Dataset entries
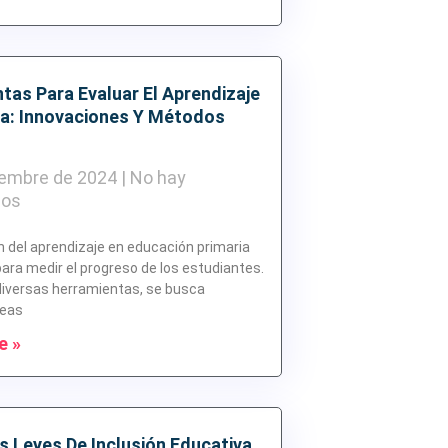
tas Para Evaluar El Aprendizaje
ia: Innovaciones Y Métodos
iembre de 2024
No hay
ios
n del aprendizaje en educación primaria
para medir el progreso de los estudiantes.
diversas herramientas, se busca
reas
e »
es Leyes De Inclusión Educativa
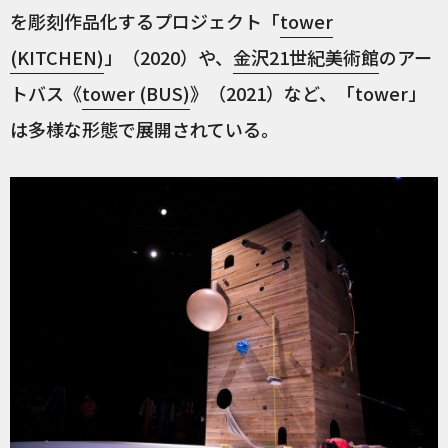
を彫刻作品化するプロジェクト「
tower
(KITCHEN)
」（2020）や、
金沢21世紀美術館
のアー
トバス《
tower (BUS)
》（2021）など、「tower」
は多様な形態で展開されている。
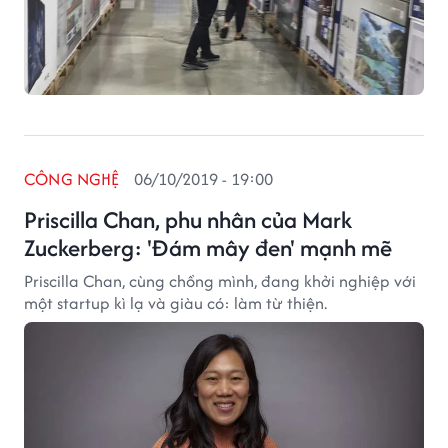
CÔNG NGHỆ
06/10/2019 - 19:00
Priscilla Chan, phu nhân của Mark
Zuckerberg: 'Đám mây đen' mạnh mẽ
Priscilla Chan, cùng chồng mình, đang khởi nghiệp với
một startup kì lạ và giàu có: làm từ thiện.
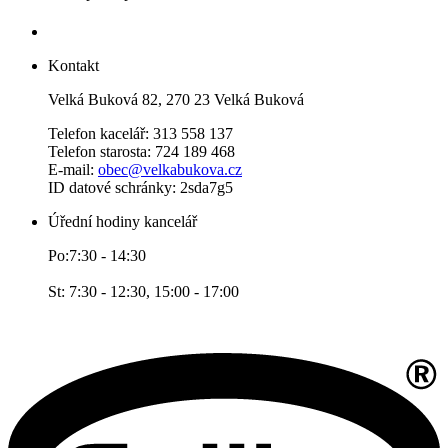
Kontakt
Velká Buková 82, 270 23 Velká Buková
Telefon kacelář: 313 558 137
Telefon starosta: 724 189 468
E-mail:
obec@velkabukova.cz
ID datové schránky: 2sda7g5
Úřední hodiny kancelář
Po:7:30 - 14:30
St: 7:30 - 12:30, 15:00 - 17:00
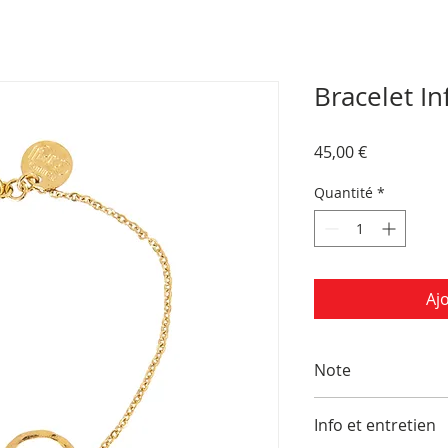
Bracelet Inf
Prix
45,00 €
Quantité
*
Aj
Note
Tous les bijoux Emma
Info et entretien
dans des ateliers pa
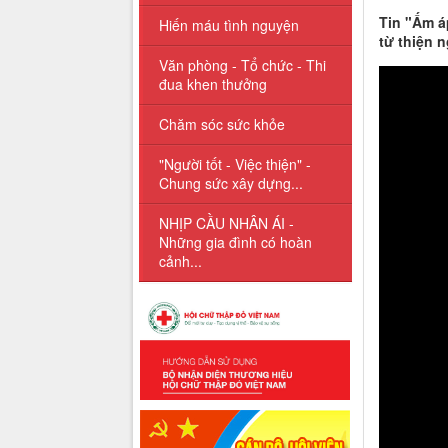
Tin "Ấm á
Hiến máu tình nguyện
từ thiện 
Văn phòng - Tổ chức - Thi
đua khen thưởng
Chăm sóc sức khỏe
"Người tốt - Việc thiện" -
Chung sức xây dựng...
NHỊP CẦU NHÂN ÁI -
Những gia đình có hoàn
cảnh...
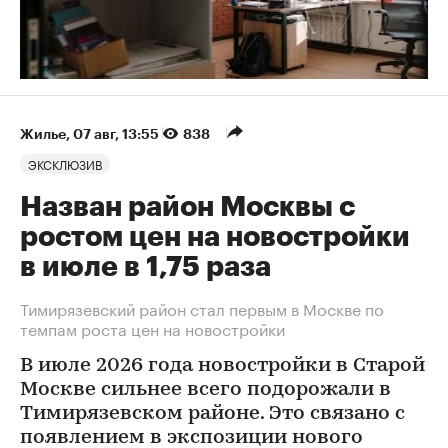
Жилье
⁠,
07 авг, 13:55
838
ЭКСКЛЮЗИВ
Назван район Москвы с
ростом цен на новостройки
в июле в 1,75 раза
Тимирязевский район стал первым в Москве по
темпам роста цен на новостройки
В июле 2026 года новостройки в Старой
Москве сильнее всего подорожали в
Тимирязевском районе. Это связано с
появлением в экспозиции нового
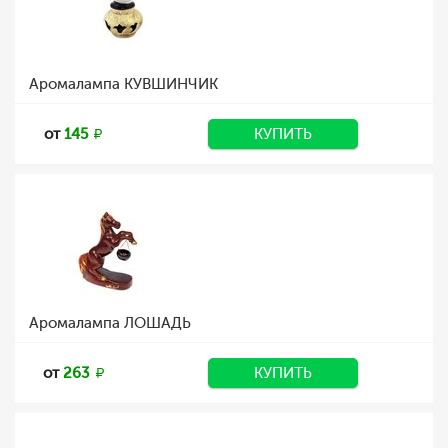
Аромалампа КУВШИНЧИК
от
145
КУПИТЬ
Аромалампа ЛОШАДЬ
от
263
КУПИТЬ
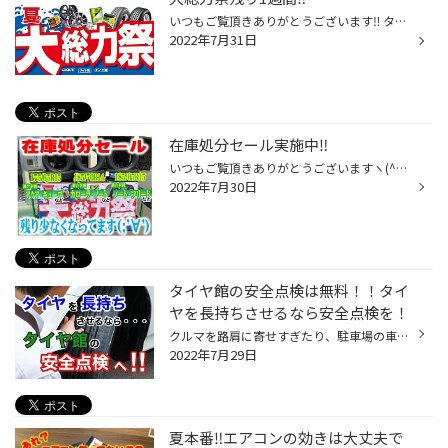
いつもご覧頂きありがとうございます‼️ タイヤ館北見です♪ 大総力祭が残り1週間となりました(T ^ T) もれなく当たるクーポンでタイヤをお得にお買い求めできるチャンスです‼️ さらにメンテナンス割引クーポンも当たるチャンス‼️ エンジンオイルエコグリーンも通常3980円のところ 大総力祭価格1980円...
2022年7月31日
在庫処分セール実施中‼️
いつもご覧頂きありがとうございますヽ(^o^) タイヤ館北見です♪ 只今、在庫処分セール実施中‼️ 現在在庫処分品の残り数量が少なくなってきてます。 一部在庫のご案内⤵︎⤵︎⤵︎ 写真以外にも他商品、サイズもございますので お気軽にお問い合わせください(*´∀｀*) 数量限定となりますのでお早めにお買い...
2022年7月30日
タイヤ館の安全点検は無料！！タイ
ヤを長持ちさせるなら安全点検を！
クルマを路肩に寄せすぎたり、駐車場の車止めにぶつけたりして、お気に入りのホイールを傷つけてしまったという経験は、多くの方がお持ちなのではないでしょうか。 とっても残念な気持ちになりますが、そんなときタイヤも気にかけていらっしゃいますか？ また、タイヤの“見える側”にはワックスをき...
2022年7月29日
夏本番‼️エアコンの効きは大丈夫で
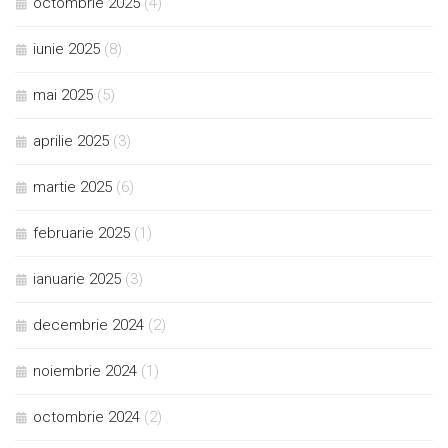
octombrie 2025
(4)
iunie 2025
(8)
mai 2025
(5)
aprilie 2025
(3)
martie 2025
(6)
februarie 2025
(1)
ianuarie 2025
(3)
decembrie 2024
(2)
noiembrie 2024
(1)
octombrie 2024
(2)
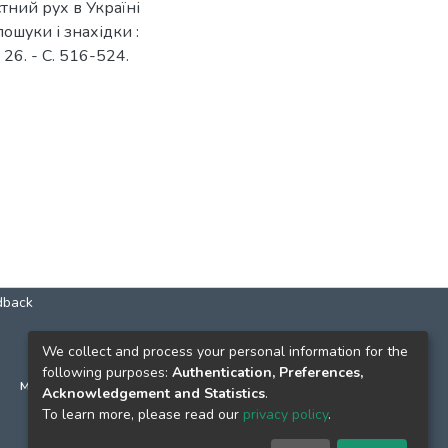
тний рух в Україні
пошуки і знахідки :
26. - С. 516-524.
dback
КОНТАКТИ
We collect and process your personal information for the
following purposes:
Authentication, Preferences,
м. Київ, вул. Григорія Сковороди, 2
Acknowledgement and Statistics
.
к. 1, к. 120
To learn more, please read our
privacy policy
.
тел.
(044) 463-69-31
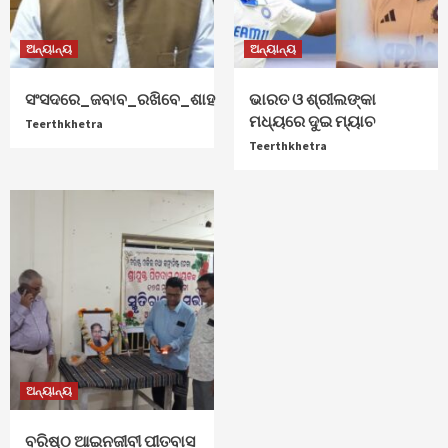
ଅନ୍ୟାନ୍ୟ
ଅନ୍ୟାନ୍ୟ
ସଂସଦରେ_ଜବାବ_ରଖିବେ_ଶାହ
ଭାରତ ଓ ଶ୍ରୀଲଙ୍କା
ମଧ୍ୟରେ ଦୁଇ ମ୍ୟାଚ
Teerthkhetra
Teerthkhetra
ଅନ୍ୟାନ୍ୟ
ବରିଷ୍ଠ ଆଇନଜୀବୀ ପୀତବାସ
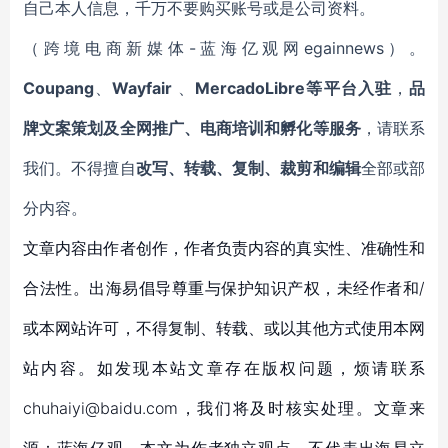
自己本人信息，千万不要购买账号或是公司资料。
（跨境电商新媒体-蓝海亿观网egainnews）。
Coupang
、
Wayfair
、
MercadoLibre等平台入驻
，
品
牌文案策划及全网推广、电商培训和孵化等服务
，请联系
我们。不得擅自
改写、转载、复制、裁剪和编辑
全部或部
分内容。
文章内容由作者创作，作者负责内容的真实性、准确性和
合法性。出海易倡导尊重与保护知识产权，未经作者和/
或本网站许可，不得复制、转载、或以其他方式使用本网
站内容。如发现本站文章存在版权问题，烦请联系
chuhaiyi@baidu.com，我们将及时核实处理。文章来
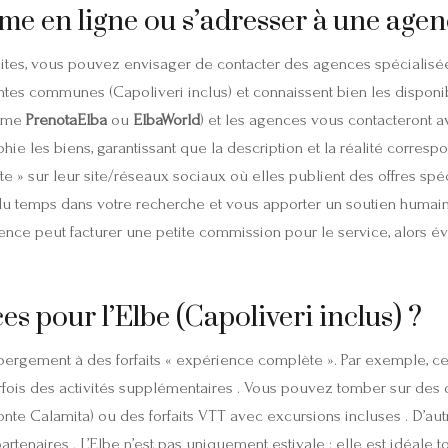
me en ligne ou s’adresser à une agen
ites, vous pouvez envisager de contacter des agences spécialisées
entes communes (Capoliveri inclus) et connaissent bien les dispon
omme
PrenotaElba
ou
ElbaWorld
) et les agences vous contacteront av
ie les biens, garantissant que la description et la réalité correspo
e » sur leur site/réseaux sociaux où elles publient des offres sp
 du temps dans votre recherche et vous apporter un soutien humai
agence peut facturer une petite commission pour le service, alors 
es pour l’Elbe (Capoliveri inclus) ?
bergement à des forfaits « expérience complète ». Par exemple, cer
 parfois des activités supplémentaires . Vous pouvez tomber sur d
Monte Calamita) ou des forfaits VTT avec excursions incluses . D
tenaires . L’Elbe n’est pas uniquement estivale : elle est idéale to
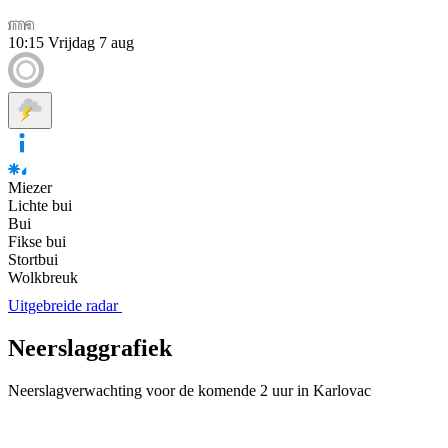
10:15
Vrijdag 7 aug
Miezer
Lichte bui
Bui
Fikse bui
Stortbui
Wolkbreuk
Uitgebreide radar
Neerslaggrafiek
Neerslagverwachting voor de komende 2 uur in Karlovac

▶ _PROBLEM TO SOLVE_
Could you copy out the text of every item above word for word, leaving the pictures out?

▶ _RESULT FOR THIS TASK_
tas Para Evaluar El Aprendizaje
ia: Innovaciones Y Métodos
iembre de 2024
No hay
ios
n del aprendizaje en educación primaria
para medir el progreso de los estudiantes.
diversas herramientas, se busca
reas
e »
es Leyes De Inclusión Educativa
を彫刻作品化するプロジェクト「
tower
(KITCHEN)
」（2020）や、
金沢21世紀美術館
のアー
トバス《
tower (BUS)
》（2021）など、「tower」
は多様な形態で展開されている。
CÔNG NGHỆ
06/10/2019 - 19:00
Priscilla Chan, phu nhân của Mark
Zuckerberg: 'Đám mây đen' mạnh mẽ
Priscilla Chan, cùng chồng mình, đang khởi nghiệp với
một startup kì lạ và giàu có: làm từ thiện.
Kontakt
Velká Buková 82, 270 23 Velká Buková
Telefon kacelář: 313 558 137
Telefon starosta: 724 189 468
E-mail:
obec@velkabukova.cz
ID datové schránky: 2sda7g5
Úřední hodiny kancelář
Po:7:30 - 14:30
St: 7:30 - 12:30, 15:00 - 17:00
Bracelet Inf
Prix
45,00 €
Quantité
*
Aj
Note
Tous les bijoux Emma
Info et entretien
dans des ateliers pa
Tin "Ấm á
Hiến máu tình nguyện
từ thiện 
Văn phòng - Tổ chức - Thi
đua khen thưởng
Chăm sóc sức khỏe
"Người tốt - Việc thiện" -
Chung sức xây dựng...
NHỊP CẦU NHÂN ÁI -
Những gia đình có hoàn
cảnh...
Жилье
⁠,
07 авг, 13:55
838
ЭКСКЛЮЗИВ
Назван район Москвы с
ростом цен на новостройки
в июле в 1,75 раза
Тимирязевский район стал первым в Москве по
темпам роста цен на новостройки
В июле 2026 года новостройки в Старой
Москве сильнее всего подорожали в
Тимирязевском районе. Это связано с
появлением в экспозиции нового
Аромалампа КУВШИНЧИК
от
145
КУПИТЬ
Аромалампа ЛОШАДЬ
от
263
КУПИТЬ
いつもご覧頂きありがとうございます‼️ タイヤ館北見です♪ 大総力祭が残り1週間となりました(T ^ T) もれなく当たるクーポンでタイヤをお得にお買い求めできるチャンスです‼️ さらにメンテナンス割引クーポンも当たるチャンス‼️ エンジンオイルエコグリーンも通常3980円のところ 大総力祭価格1980円...
2022年7月31日
在庫処分セール実施中‼️
いつもご覧頂きありがとうございますヽ(^o^) タイヤ館北見です♪ 只今、在庫処分セール実施中‼️ 現在在庫処分品の残り数量が少なくなってきてます。 一部在庫のご案内⤵︎⤵︎⤵︎ 写真以外にも他商品、サイズもございますので お気軽にお問い合わせください(*´∀｀*) 数量限定となりますのでお早めにお買い...
2022年7月30日
タイヤ館の安全点検は無料！！タイ
ヤを長持ちさせるなら安全点検を！
クルマを路肩に寄せすぎたり、駐車場の車止めにぶつけたりして、お気に入りのホイールを傷つけてしまったという経験は、多くの方がお持ちなのではないでしょうか。 とっても残念な気持ちになりますが、そんなときタイヤも気にかけていらっしゃいますか？ また、タイヤの“見える側”にはワックスをき...
2022年7月29日
夏本番‼️エアコンの効きは大丈夫で
octombrie 2025
(4)
iunie 2025
(8)
mai 2025
(5)
aprilie 2025
(3)
martie 2025
(6)
februarie 2025
(1)
ianuarie 2025
(3)
decembrie 2024
(2)
noiembrie 2024
(1)
octombrie 2024
(2)
тний рух в Україні
пошуки і знахідки :
26. - С. 516-524.
dback
КОНТАКТИ
We collect and process your personal information for the
following purposes:
Authentication, Preferences,
м. Київ, вул. Григорія Сковороди, 2
Acknowledgement and Statistics
.
к. 1, к. 120
To learn more, please read our
privacy policy
.
тел.
(044) 463-69-31
ଅନ୍ୟାନ୍ୟ
ଅନ୍ୟାନ୍ୟ
ସଂସଦରେ_ଜବାବ_ରଖିବେ_ଶାହ
ଭାରତ ଓ ଶ୍ରୀଲଙ୍କା
ମଧ୍ୟରେ ଦୁଇ ମ୍ୟାଚ
Teerthkhetra
Teerthkhetra
ଅନ୍ୟାନ୍ୟ
ବରିଷ୍ଠ ଆଇନଜୀବୀ ପୀତବାସ
自己本人信息，千万不要购买账号或是公司资料。
（跨境电商新媒体-蓝海亿观网egainnews）。
Coupang
、
Wayfair
、
MercadoLibre等平台入驻
，
品
牌文案策划及全网推广、电商培训和孵化等服务
，请联系
我们。不得擅自
改写、转载、复制、裁剪和编辑
全部或部
分内容。
文章内容由作者创作，作者负责内容的真实性、准确性和
合法性。出海易倡导尊重与保护知识产权，未经作者和/
或本网站许可，不得复制、转载、或以其他方式使用本网
站内容。如发现本站文章存在版权问题，烦请联系
chuhaiyi@baidu.com，我们将及时核实处理。文章来
me en ligne ou s’adresser à une agen
ites, vous pouvez envisager de contacter des agences spécialisées
entes communes (Capoliveri inclus) et connaissent bien les dispon
omme
PrenotaElba
ou
ElbaWorld
) et les agences vous contacteront av
ie les biens, garantissant que la description et la réalité correspo
e » sur leur site/réseaux sociaux où elles publient des offres sp
 du temps dans votre recherche et vous apporter un soutien humai
agence peut facturer une petite commission pour le service, alors 
es pour l’Elbe (Capoliveri inclus) ?
bergement à des forfaits « expérience complète ». Par exemple, cer
 parfois des activités supplémentaires . Vous pouvez tomber sur d
Monte Calamita) ou des forfaits VTT avec excursions incluses . D
tenaires . L’Elbe n’est pas uniquement estivale : elle est idéale to
10:15
Vrijdag 7 aug
Miezer
Lichte bui
Bui
Fikse bui
Stortbui
Wolkbreuk
Uitgebreide radar
Neerslaggrafiek
Neerslagverwachting voor de komende 2 uur in Karlovac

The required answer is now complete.